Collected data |
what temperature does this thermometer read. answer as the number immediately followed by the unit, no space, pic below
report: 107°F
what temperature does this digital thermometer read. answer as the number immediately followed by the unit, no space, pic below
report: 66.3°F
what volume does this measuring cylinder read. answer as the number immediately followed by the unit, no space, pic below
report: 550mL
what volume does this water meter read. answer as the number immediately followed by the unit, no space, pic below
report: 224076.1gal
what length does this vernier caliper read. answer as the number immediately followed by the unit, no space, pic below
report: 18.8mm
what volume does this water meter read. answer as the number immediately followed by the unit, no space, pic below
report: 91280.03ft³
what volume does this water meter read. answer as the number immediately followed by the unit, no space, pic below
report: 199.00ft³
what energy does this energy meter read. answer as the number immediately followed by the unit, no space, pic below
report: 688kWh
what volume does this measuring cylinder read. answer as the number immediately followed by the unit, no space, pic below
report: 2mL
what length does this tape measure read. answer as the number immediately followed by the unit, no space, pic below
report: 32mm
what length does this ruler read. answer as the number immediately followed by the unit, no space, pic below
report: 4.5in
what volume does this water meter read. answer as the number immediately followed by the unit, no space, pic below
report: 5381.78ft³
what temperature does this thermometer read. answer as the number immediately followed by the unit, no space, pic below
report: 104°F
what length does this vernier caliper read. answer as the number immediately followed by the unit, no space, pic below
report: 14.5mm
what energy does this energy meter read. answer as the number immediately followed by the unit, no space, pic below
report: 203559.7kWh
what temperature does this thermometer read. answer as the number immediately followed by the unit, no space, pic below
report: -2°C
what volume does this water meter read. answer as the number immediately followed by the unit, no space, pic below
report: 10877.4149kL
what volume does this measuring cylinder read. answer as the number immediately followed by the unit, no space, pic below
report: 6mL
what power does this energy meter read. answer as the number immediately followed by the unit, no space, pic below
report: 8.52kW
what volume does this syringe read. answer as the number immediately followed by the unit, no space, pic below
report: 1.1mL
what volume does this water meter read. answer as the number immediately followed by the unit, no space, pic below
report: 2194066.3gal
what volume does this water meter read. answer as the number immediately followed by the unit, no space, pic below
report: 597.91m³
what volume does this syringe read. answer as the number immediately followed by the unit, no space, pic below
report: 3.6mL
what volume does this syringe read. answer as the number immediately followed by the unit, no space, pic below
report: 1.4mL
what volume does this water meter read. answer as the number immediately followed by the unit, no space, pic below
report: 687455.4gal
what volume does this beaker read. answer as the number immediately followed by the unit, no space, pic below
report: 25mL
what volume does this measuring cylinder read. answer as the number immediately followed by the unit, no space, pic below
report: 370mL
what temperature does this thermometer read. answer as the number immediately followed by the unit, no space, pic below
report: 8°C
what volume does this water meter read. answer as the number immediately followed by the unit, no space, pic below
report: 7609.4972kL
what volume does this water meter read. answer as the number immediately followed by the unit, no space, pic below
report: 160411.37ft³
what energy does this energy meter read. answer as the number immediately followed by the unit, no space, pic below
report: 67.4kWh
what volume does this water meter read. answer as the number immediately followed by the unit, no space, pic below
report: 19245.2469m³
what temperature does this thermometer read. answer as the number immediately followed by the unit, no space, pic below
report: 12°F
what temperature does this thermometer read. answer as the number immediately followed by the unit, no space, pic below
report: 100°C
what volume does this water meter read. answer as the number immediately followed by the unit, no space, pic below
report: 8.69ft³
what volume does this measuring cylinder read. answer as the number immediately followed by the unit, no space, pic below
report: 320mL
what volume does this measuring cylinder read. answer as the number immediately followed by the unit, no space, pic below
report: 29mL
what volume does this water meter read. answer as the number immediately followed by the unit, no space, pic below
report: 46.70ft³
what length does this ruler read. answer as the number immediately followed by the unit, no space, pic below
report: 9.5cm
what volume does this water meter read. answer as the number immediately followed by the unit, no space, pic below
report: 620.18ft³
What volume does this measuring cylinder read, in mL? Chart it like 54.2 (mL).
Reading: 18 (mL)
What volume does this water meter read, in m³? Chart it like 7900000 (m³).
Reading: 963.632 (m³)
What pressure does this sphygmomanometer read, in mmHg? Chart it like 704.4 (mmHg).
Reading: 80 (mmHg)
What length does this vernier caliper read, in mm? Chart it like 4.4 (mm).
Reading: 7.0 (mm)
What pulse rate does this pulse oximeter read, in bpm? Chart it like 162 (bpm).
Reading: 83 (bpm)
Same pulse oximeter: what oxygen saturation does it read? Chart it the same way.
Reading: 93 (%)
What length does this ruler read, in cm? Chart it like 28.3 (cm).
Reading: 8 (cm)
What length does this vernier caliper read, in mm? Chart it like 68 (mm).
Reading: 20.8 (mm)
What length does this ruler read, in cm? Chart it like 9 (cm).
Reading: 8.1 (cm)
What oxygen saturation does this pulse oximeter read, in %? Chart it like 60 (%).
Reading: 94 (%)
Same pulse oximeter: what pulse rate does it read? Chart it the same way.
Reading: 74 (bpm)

What you need to do |
Please state how many lines in the material above contain the string "mmHg". Give only the number.

Your solution |
2